Emma, who always laughs at her ridiculous family members, softly, but laughs nonetheless, could not and did not. Emma watched everyone laugh. She especially watched and listened to her mother.

Emma watched and she yearned. She yearned for two things. She yearned like never before not to be there and to be instead in her garden with her gloveless fingers wrapped around the silky throats of her unplanted flowers and plants. And she so yearned to laugh like her mother. She wanted to be like Marty and not like her. She wanted to climb down her mother’s throat during the height of the laugh so she could see how to make the exact same sound and she also wanted to put her hands around that very same spot and say, “How do you do that, Mom?”

What Emma finally did when her mother’s laugh gradually tapered to a soft sigh, and when everyone in her family acted as if nothing had happened since the mimosas had been placed on the table, was to rise up, push her chair away from the table and look into Debra’s shocked eyes. Then she spoke quietly because no one
was moving or even breathing because Emma Lauryn Gilford was doing something totally unexpected.

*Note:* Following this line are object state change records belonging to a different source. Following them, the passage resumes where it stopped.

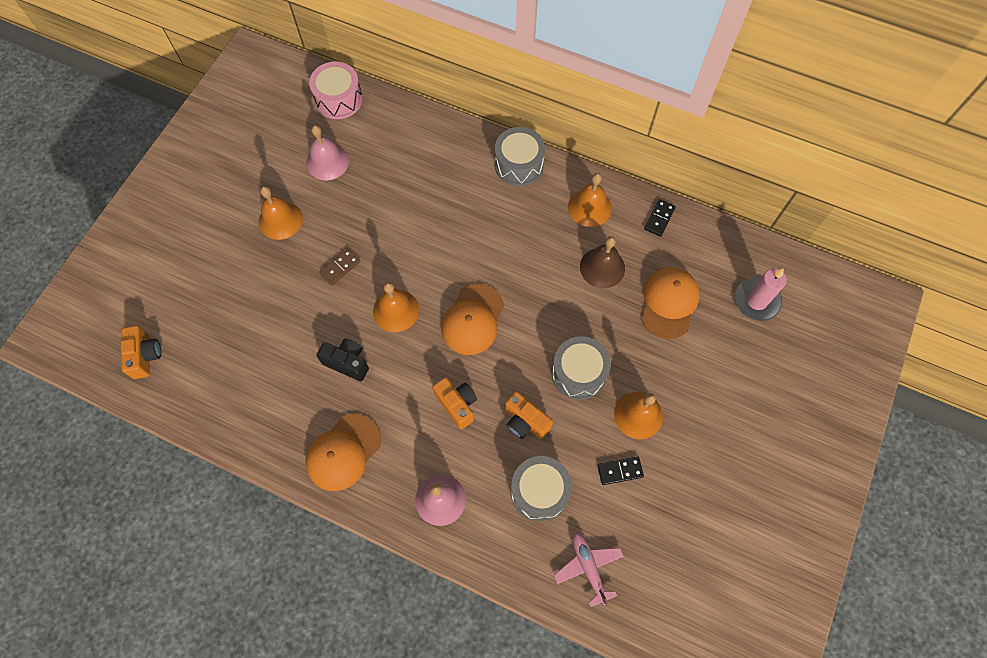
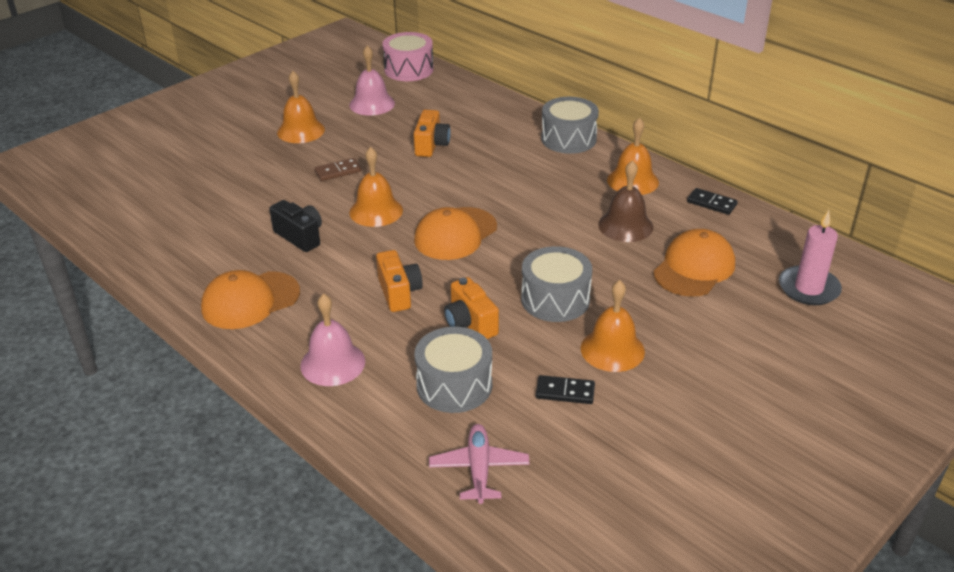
camera: 20 degrees right, 30 degrees down
orange camera [121,325,162,379] -> orange camera moved to [414,110,451,157]
black domino [644,199,676,237] -> black domino turned 75 degrees clockwise [687,188,738,215]

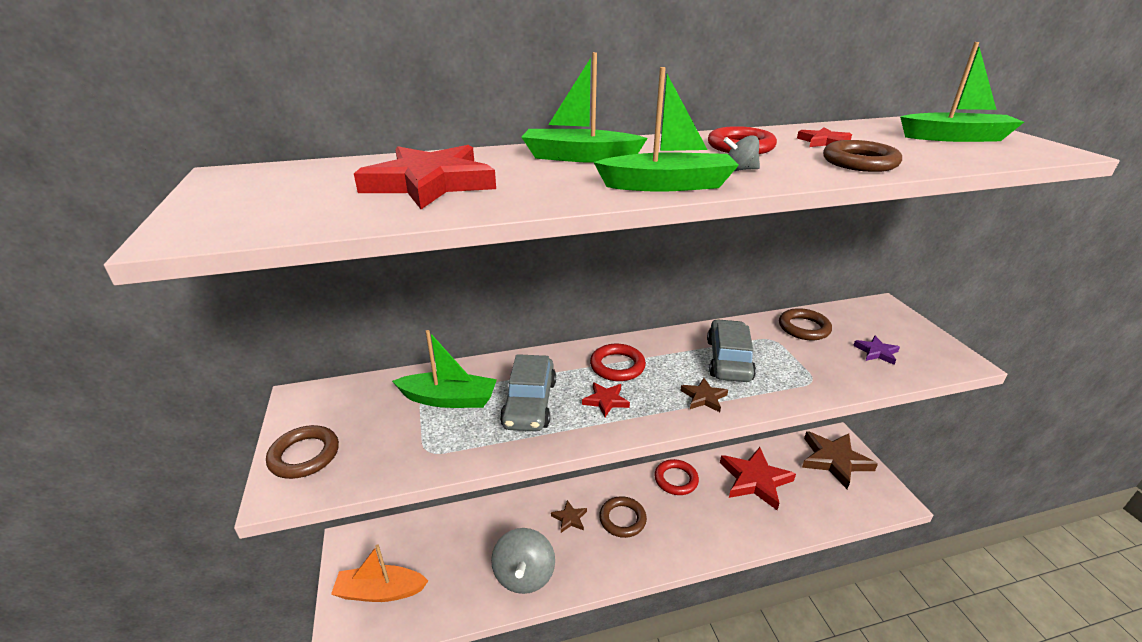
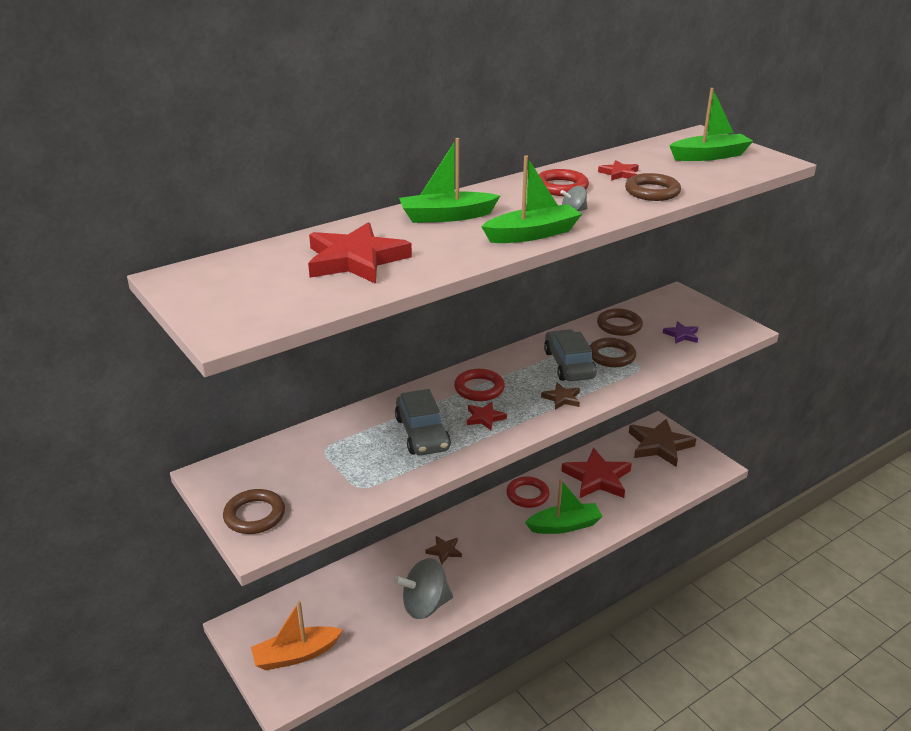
camera: 20 degrees left, 0 degrees up
green boat [392,330,497,408] -> green boat moved to [525,479,603,534]
grey spinning top [491,528,555,594] -> grey spinning top turned 90 degrees clockwise [394,558,453,619]
brown ring [599,496,647,538] -> brown ring moved to [590,338,636,367]

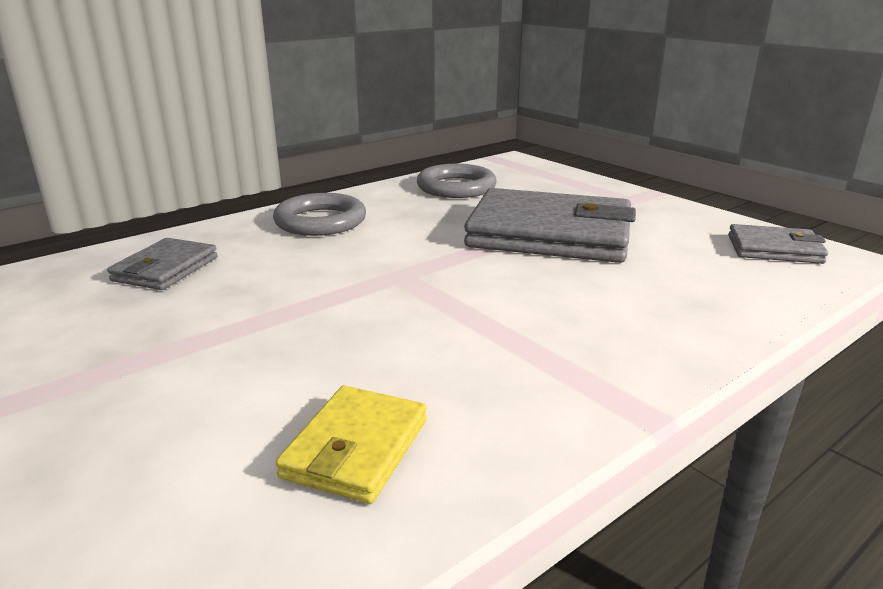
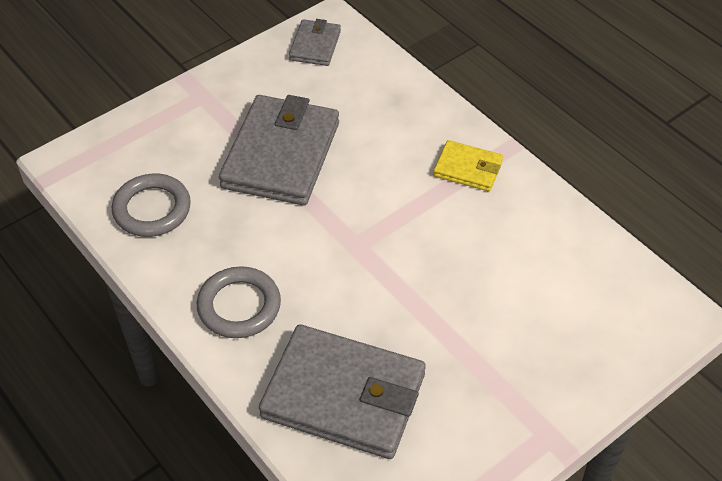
camera: 90 degrees left, 25 degrees up
grey wallet [107,238,218,290] -> grey wallet [259,324,426,459], size x2.00
yellow wallet [275,386,427,504] -> yellow wallet moved to [433,140,503,192]

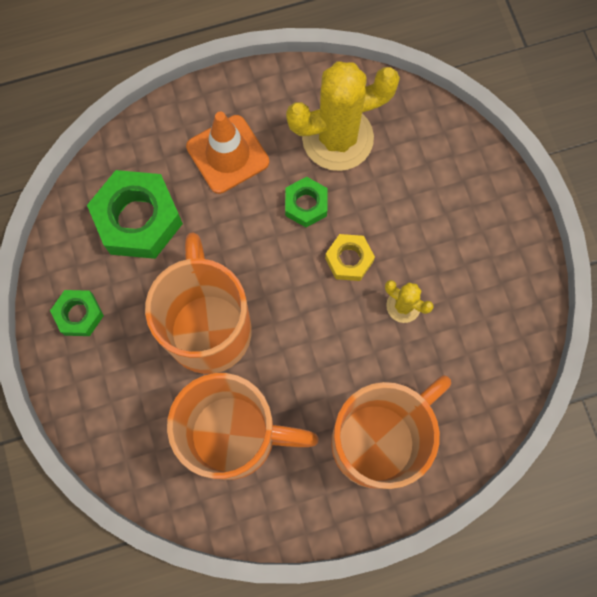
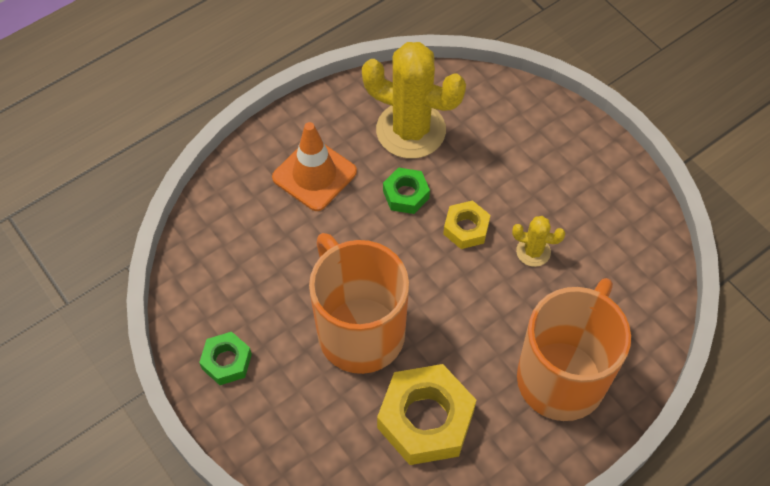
camera: 20 degrees left, 15 degrees down
green nut [87,170,183,259] -> none
orange mug [167,373,319,480] -> yellow nut [377,364,476,465]
yellow cactus [286,61,400,171] -> yellow cactus turned 60 degrees clockwise [362,42,466,159]

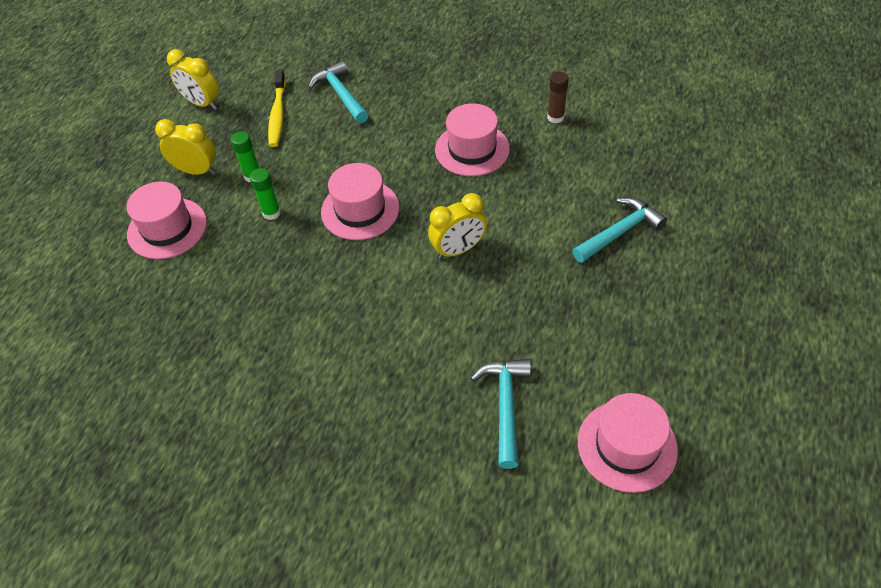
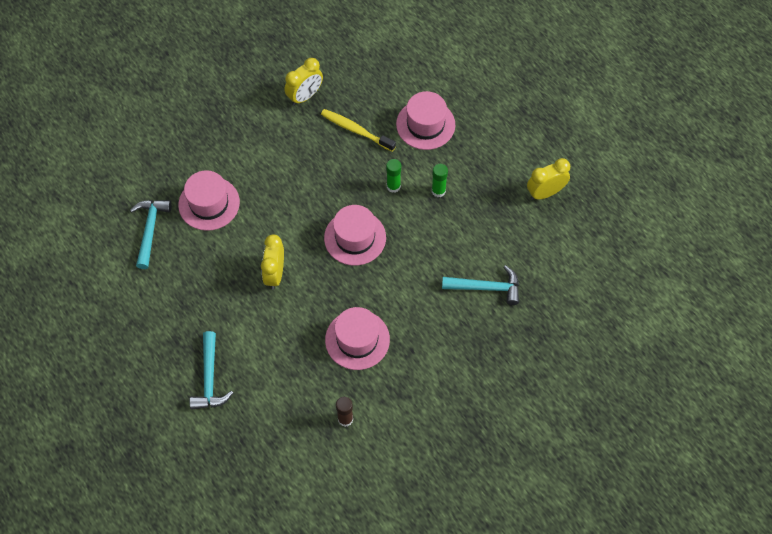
camera: 120 degrees right, 10 degrees up
yellow clock [155,119,216,175] -> yellow clock moved to [284,58,323,106]
yellow toothbrush [268,70,286,147] -> yellow toothbrush moved to [321,109,396,152]
turquoise hammer [471,359,531,469] -> turquoise hammer turned 120 degrees counterclockwise [130,200,172,269]
pink hat [578,393,678,493] -> pink hat moved to [178,170,240,231]

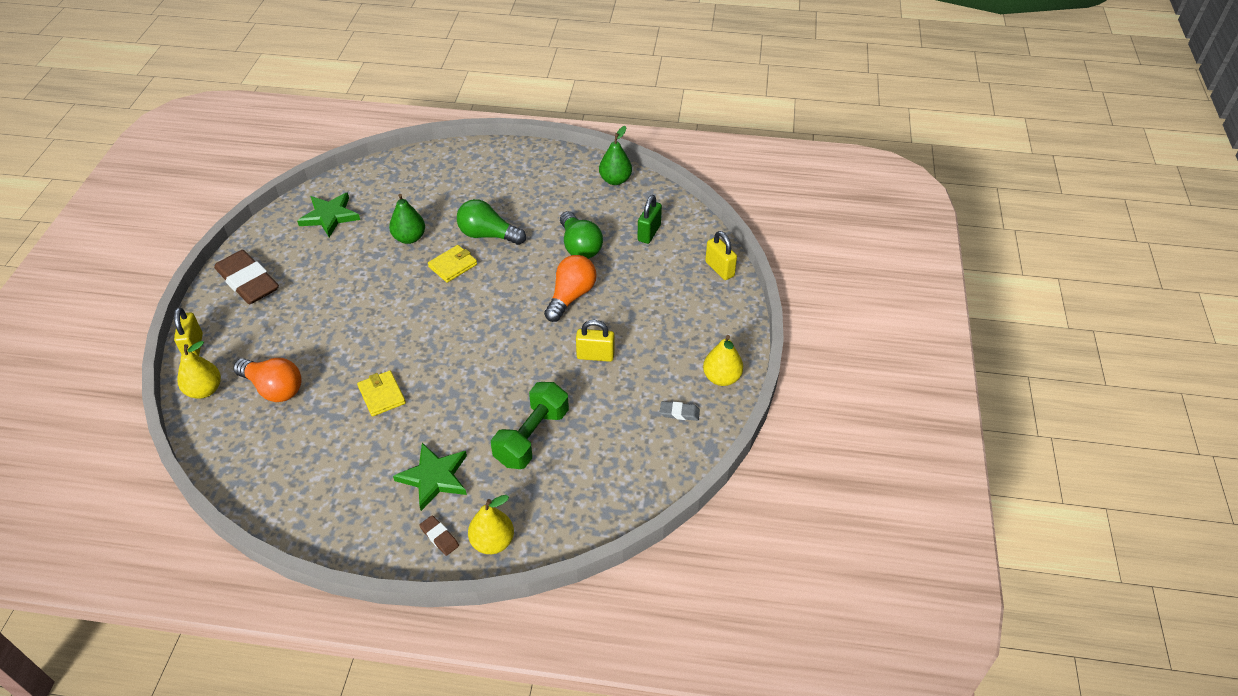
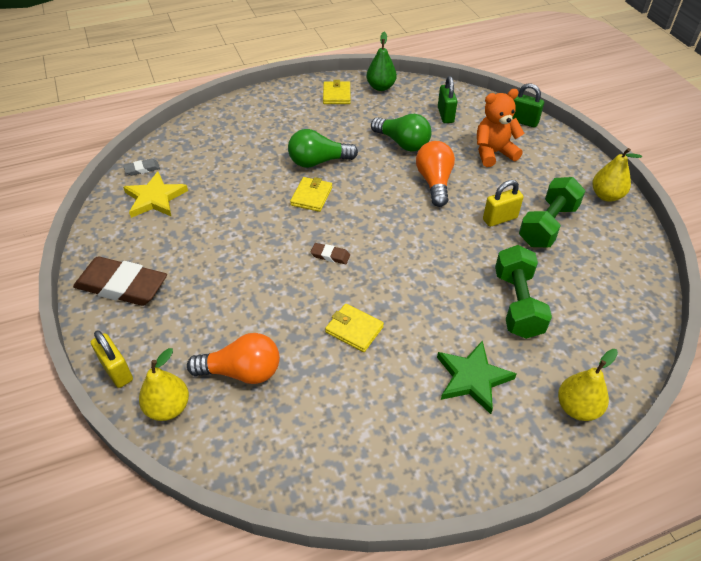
camera: 30 degrees left, 0 degrees up
green star [297,193,360,237] -> yellow star [123,172,188,218]
green pear [389,194,425,244] -> none
brown eraser [419,515,459,556] -> brown eraser moved to [311,243,350,264]
grey eraser [660,401,700,421] -> grey eraser moved to [123,159,160,176]
yellow padlock [705,231,737,280] -> green padlock [512,83,544,128]
none -> yellow wallet [323,80,351,104]
none -> orange teddy bear [477,89,524,167]
none -> green dumbbell [519,177,585,247]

“I’m going now,” Emma said.

Emma
never
left first. Emma was single. She always, and always meant
always
, stayed, cleaned up, took her mother grocery shopping, and only then if there was an hour left for herself, for Emma to do maybe three things before the week started all over again, she left. She could not leave now. Absolutely not at this crucial moment. Not before the GFR planning and assignment list had even started.